The bipartisan bill repealed the sustainable growth rate formula and tied physicians’ compensation to providing quality care while also lowering costs.
Matthew Phillips, MD, FACC, the governor the American College of Cardiology’s (ACC’s) Texas chapter from 2013 to 2016, is one renowned cardiologist who is embracing the change. He wrote an editorial online in the Journal of the American College of Cardiology expressing his optimism about MACRA.
“In passing the MACRA legislation, Congress was actually quite ingenious in defining the details,” Phillips wrote. “The language leaves the determination of what is right to the physicians. This is brilliant. Compare it to Monopoly. If you were to develop a board game called Medicare Monopoly, how would you design the system to have the right incentives, encourage innovation, provide care for everyone with great access, maintain low cost, and encourage high satisfaction among providers and patients? In our field of cardiac and vascular medicine, what parameters would you have in place? What would you measure, and how would you do it?”

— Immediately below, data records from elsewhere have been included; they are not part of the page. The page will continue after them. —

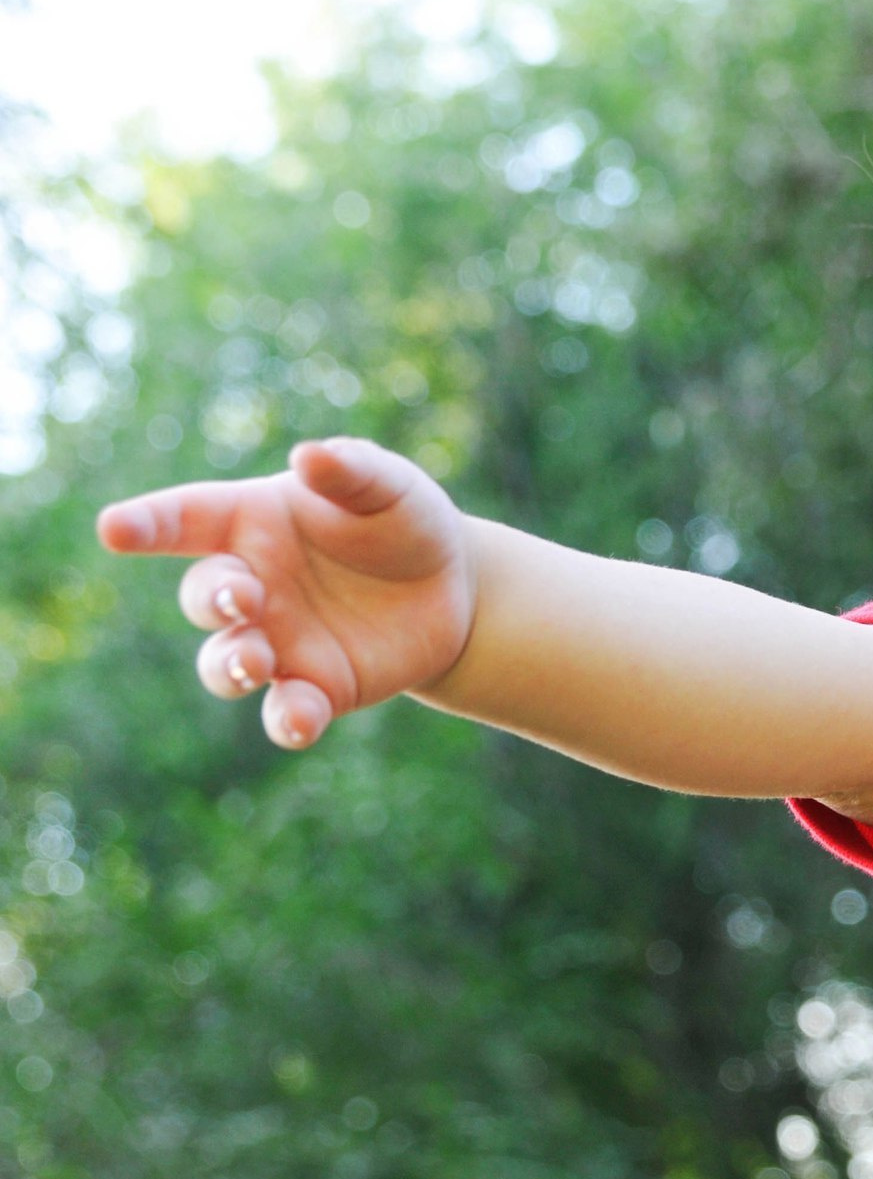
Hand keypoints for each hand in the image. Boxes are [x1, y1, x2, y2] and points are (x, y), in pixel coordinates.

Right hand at [97, 437, 476, 747]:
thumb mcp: (389, 485)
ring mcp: (279, 641)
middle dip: (213, 600)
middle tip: (243, 598)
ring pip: (226, 664)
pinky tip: (301, 723)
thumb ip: (351, 470)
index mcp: (254, 523)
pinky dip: (288, 721)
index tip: (113, 528)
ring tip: (257, 663)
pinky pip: (287, 712)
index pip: (187, 518)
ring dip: (231, 666)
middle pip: (204, 597)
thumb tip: (309, 455)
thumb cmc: (403, 520)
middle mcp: (254, 586)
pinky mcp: (317, 688)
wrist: (453, 586)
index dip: (147, 523)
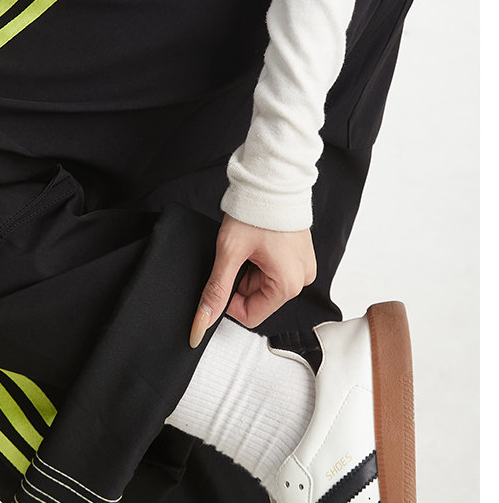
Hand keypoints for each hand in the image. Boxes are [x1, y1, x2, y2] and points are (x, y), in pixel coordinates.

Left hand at [189, 213, 316, 346]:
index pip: (250, 316)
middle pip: (257, 299)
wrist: (272, 180)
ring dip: (248, 270)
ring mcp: (301, 267)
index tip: (223, 278)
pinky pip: (272, 271)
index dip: (229, 302)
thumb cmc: (257, 210)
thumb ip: (215, 290)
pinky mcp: (298, 256)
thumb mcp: (230, 252)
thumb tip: (201, 322)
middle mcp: (301, 279)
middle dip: (240, 281)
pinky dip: (258, 261)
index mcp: (289, 284)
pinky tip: (257, 243)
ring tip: (249, 245)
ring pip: (263, 285)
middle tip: (237, 254)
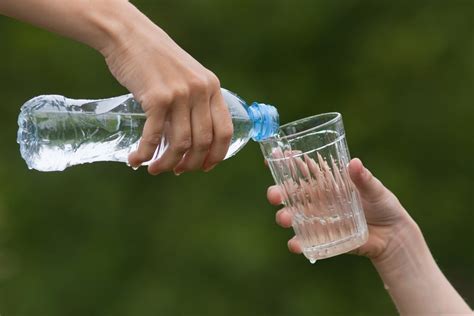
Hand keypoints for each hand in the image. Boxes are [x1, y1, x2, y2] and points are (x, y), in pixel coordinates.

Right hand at [101, 11, 232, 174]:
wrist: (128, 36)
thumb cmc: (156, 60)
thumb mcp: (187, 76)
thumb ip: (195, 102)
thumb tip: (190, 141)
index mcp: (212, 87)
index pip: (225, 131)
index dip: (217, 155)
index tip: (205, 167)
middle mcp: (201, 91)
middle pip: (203, 142)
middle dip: (190, 164)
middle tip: (176, 171)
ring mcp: (180, 94)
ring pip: (181, 143)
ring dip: (168, 163)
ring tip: (155, 169)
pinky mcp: (157, 98)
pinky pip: (155, 136)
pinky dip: (145, 152)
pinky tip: (136, 159)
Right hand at [267, 158, 414, 259]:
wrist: (393, 236)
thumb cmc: (384, 206)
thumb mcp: (376, 190)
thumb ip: (364, 179)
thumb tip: (354, 163)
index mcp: (326, 182)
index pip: (302, 169)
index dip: (285, 162)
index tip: (273, 157)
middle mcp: (317, 200)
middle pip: (290, 194)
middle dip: (277, 193)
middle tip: (274, 195)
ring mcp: (318, 219)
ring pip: (292, 216)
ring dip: (284, 216)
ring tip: (285, 218)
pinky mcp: (323, 238)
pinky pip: (305, 241)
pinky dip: (297, 243)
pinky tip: (295, 244)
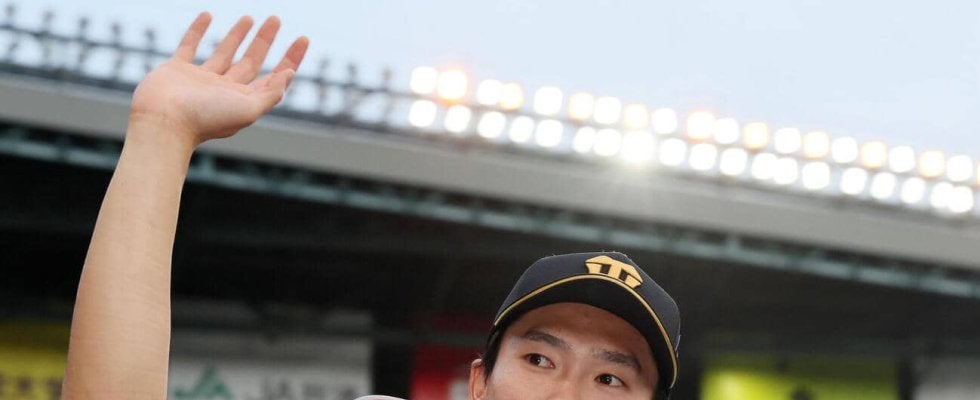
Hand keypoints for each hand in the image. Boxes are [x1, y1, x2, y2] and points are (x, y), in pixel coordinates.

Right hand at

As Phillips pointed out, the details of MACRA have not been finalized and seem to be flexible. Still, he acknowledged that most cardiologists could improve their practices and focus more on evidence-based medicine. For insurance, some patients who could benefit from statin therapy are not on the medications, while others could benefit from an implantable cardioverter-defibrillator or could improve their blood pressure.
Phillips, the president of Austin Heart in Texas, mentioned two ACC registries that may aid physicians in tracking data and improving their care. The PINNACLE registry includes data on coronary artery disease, hypertension, heart failure and atrial fibrillation in an outpatient setting and provides physicians with online benchmark reports. He also cited the National Cardiovascular Data Registry as a useful tool.
“MACRA will be frustrating, and some may even view it as insulting, as the initial metrics will likely be very basic until new measures that accurately capture the complexity of patient care and outcomes can be developed,” Phillips wrote. “In the end, however, if MACRA results in an ongoing systematic review of the care we provide in any setting, my guess is that the results will be very helpful and interesting. In the new world, we will still be providing quality care. The difference now is that we will finally be able to prove it.”